(2) What should Scrapy do for Distributed crawlers?-Reflection on Scrapy and introduction to core objects; crawler scrapy
This article mainly introduces the thinking about a crawler framework, the introduction of core components, and the conventional thinking methods:
I. Conjecture
Crawlers we talk about generally contain at least several basic elements:
1. request sending object (sender, encapsulation of request to prevent being blocked)
2. parse the Document Object (treat the requested webpage as an html document or string)
3. Carry the required resolution object (standard format data bearer)
4. Operator after obtaining the desired object (after obtaining the object, it is saved as a file or saved to the database)

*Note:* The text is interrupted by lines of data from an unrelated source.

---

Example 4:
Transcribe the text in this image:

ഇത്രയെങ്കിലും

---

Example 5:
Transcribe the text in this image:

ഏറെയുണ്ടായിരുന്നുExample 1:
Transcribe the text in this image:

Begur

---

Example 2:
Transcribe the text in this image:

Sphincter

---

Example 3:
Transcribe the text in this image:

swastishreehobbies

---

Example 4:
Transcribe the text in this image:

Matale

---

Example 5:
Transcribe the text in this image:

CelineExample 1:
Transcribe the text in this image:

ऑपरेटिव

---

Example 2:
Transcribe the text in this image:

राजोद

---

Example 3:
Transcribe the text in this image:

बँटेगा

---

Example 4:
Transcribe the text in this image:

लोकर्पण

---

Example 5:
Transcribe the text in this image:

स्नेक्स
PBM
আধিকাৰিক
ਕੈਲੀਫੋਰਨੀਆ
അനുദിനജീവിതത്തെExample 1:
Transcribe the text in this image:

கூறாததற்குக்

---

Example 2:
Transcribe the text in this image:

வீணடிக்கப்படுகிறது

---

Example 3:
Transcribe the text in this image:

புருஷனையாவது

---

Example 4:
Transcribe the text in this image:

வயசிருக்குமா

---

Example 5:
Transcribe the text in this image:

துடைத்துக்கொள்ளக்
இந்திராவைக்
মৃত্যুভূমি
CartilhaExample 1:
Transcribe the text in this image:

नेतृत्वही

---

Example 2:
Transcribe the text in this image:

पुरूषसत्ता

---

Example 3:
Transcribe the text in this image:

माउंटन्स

5. The error handler of the entire process (the exception monitor of the entire process)
Ii. Verification
Let's take a look at what core objects Scrapy provides
Basic Concepts
-
Command line tools)
-
Learn the command line tools used to manage Scrapy Projects
-
Items
-
Define the crawled data
-
Spiders
-
Compile a website crawling rule
-
Selectors)
-
Use XPath to extract webpage data
-
Scrapy terminal (Scrapy shell)
-
Test the data extraction code in the interactive environment
-
Item Loaders
-
Use the crawled data to fill the item
-
Item Pipeline
-
Post-process stores crawled data
-
Feed exports
-
Output crawled data in different formats to different storage terminals
-
Link Extractors
-
This class is convenient for extracting follow-up links.

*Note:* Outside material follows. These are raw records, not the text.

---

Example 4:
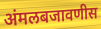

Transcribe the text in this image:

अंमलबजावणीस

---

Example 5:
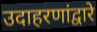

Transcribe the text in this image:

उदाहरणांद्वारे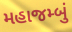
મહાજમ્બું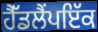
ਹੈੱਡਲੈਂਪਇੱਕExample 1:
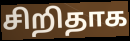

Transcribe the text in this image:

சிறிதாக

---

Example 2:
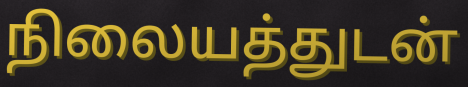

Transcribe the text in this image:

நிலையத்துடன்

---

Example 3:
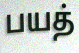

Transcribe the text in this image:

பயத்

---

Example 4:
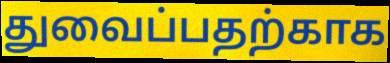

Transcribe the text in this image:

துவைப்பதற்காக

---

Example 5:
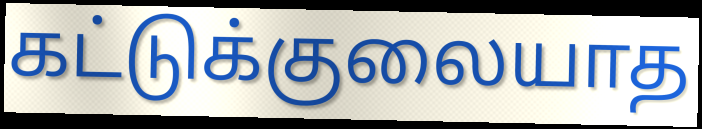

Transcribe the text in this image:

கட்டுக்குலையாத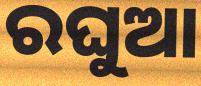
ରଘୁଆ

Refer from: https://scrapy-chs.readthedocs.org/zh_CN/0.24/
Basically, the Scrapy object we imagine will be included in it.
Iii. Crawling
We know that crawlers generally crawl data according to the following rules:
Enter the target url => write processing rules (regular expression or xpath syntax) => process the obtained data
The Scrapy method is as follows:
1) create a project
Switch to the folder where the code is to be placed as a command line, and enter the following command:
scrapy startproject cnblogs
A cnblogs file is generated under the folder and switched to the folder (remember to switch)
Item. py is the data bearer we need.
Modify it to the following code:
# -*- coding: utf-8 -*-# Define here the models for your scraped items## See documentation in:# http://doc.scrapy.org/en/latest/topics/items.htmlimport scrapyfrom scrapy.item import Field,Itemclass CnblogsItem(scrapy.Item): # define the fields for your item here like: # name = scrapy.Field() Title = Field() TitleUrl = Field()

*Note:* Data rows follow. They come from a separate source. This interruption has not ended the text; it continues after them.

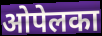
ओपेलकाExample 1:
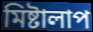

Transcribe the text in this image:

মিষ্টালাপ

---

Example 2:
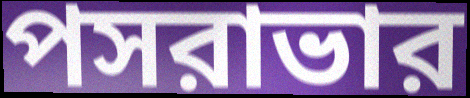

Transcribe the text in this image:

পসরাভার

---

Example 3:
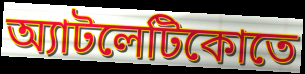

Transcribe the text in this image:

অ্যাটলেটিকোতে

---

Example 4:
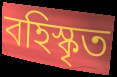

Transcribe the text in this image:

বহিস্কৃত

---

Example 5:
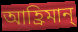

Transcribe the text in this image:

আহ্রিমান্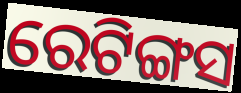
ରେଟିଙ୍ଗସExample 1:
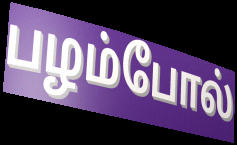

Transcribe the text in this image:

பழம்போல்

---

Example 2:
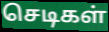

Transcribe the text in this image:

செடிகள்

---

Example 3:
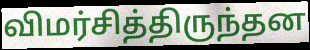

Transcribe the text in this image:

விமர்சித்திருந்தன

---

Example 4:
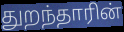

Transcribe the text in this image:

துறந்தாரின்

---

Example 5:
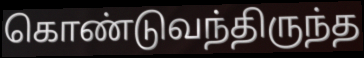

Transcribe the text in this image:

கொண்டுவந்திருந்த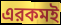
এরকমইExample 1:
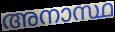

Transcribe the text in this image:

അനാസ്ഥ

Add BasicGroupSpider. py in the Spider folder to the following content:
From scrapy. spider import BaseSpiderfrom scrapy. selector import HtmlXPathSelectorfrom cnblogs. items import CnblogsItemclass CnblogsSpider (BaseSpider): name = "cnblogs" # spider name allowed_domains = ["cnblogs.com"] start_urls = ['HTTP: // www.cnblogs.com/'] # def parse (self, response): self. log ("Fetch douban homepage page: % s" % response. url) hxs = HtmlXPathSelector (response) # authors = hxs. select ('// a [@ class = "titlelnk"]') items = hxs. select ('// a [contains (@ class, "titlelnk")]') listitems = [] for author in items: # print author. select ('text ()'). extract () item = CnblogsItem () # property item ['title'] = author. select ('text ()'). extract () item ['titleurl'] = author. select ('@ href '). extract () listitems. append (item) return listitems
OK. Go back to the console interface of step 1 and enter the following command:
scrapy crawl cnblogs --logfile=test.log -o cnblogs.json -t json
4. Results
Let's take a look at the code functions in it. Most people who have written the code know it.
====> DEMO download ====
Summary:
This article mainly analyzes the general components of the crawler framework and verifies our conjecture that there are many python crawler frameworks, but it is worth starting and researching like scrapy ,.. net.